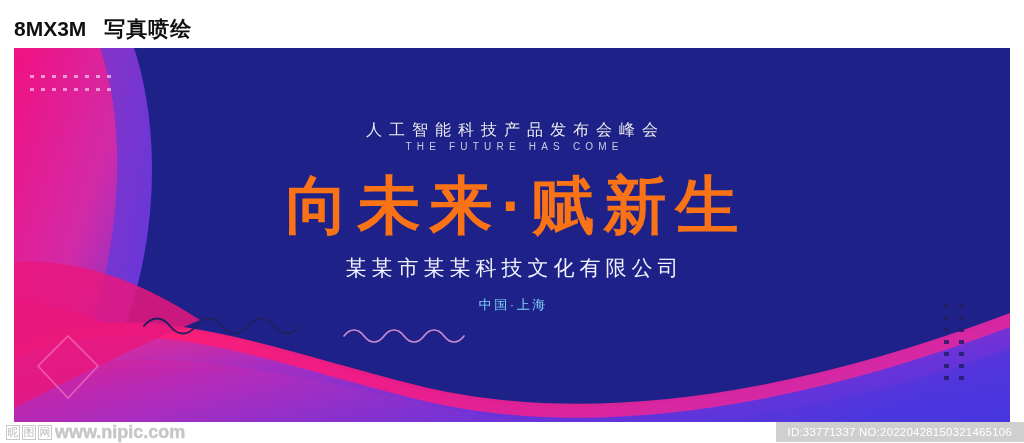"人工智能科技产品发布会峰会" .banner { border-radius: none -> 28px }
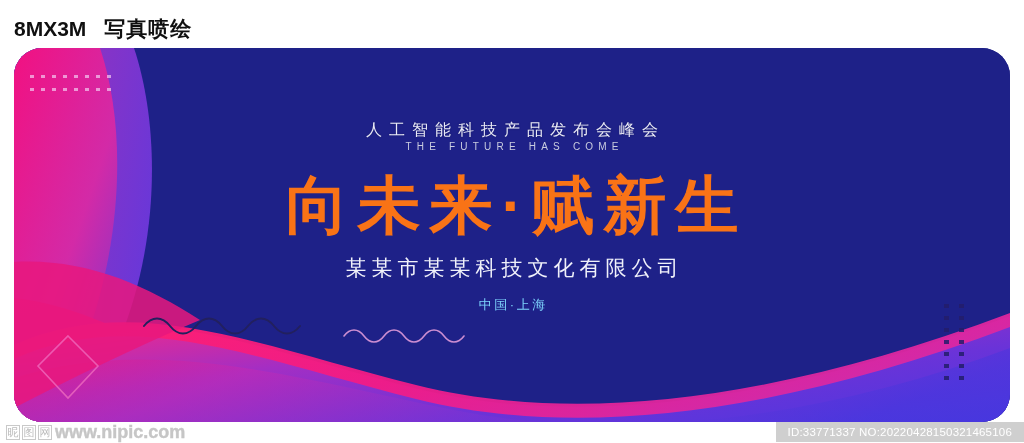"向未来·赋新生" .headline { color: #f97316 -> #f9a8d4; font-family: Liberation Sans, sans-serif -> Liberation Mono, monospace }
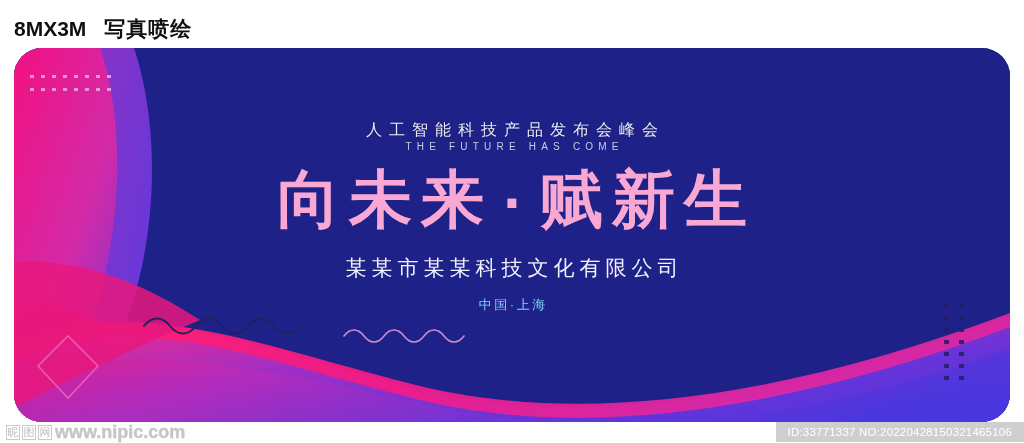"XX TECHNOLOGY AND CULTURE CO.," div.company-en { html: none -> <div>XX TECHNOLOGY AND CULTURE CO., LTD</div> }
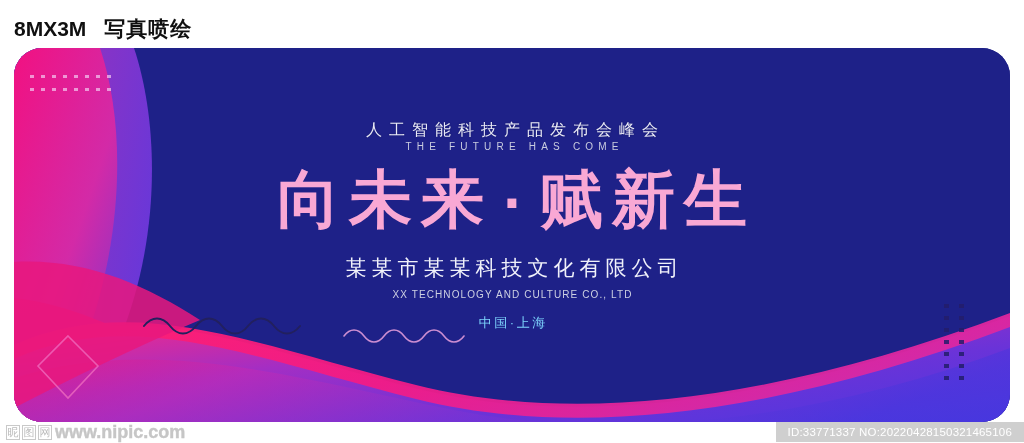"www.nipic.com" .wm-url { font-size: 18px -> 14px }
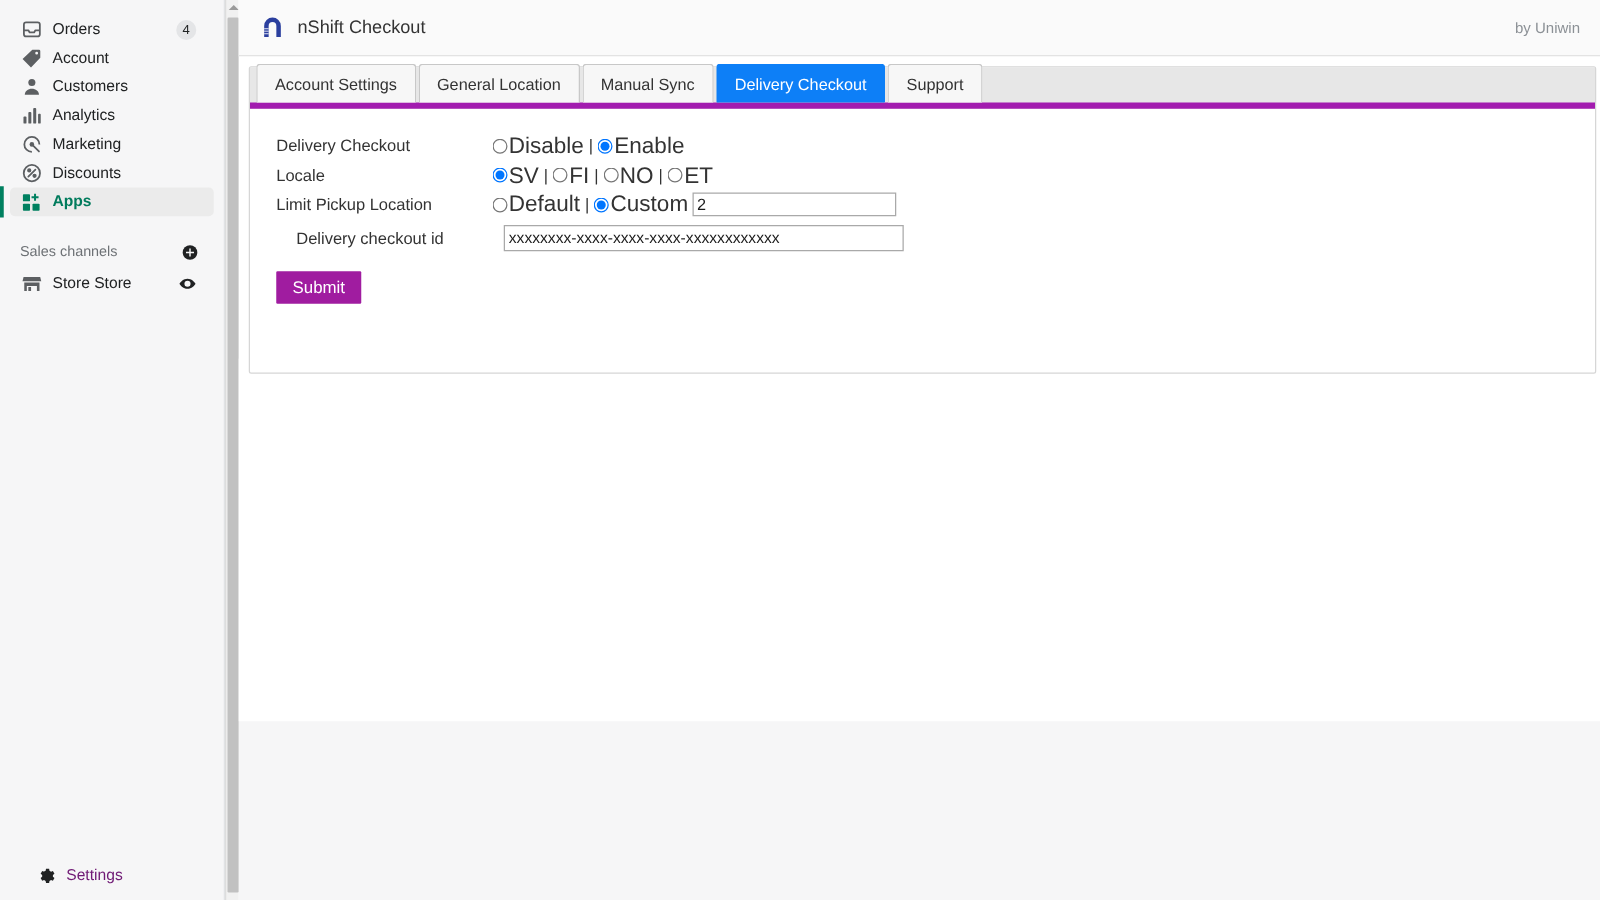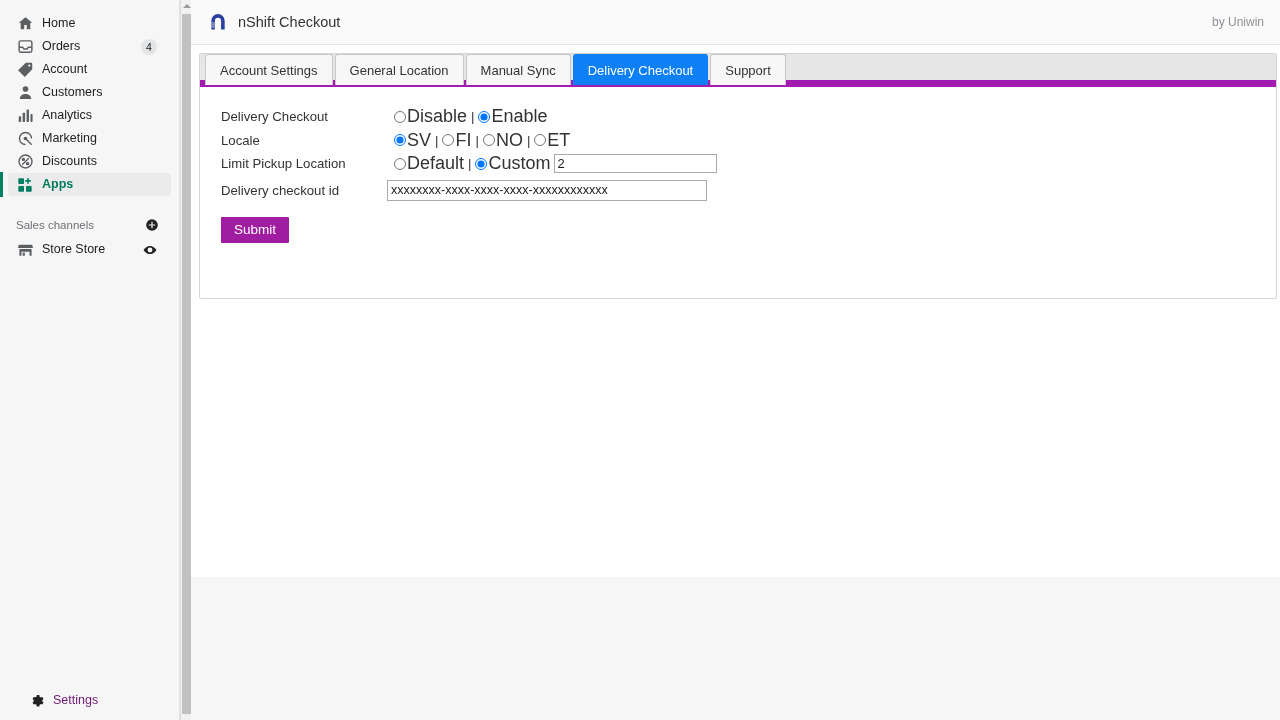"Home" div.nav-item { html: <div> <span> <svg> <path></path> </svg> </span> <span>Home</span> </div> -> none }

§ EXERCISE:
Word for word, give the data above again, without any images.

§ ANSWER TO THE EXERCISE:
"人工智能科技产品发布会峰会" .banner { border-radius: none -> 28px }
"向未来·赋新生" .headline { color: #f97316 -> #f9a8d4; font-family: Liberation Sans, sans-serif -> Liberation Mono, monospace }
"XX TECHNOLOGY AND CULTURE CO.," div.company-en { html: none -> <div>XX TECHNOLOGY AND CULTURE CO., LTD</div> }
"www.nipic.com" .wm-url { font-size: 18px -> 14px }
"Home" div.nav-item { html: <div> <span> <svg> <path></path> </svg> </span> <span>Home</span> </div> -> none }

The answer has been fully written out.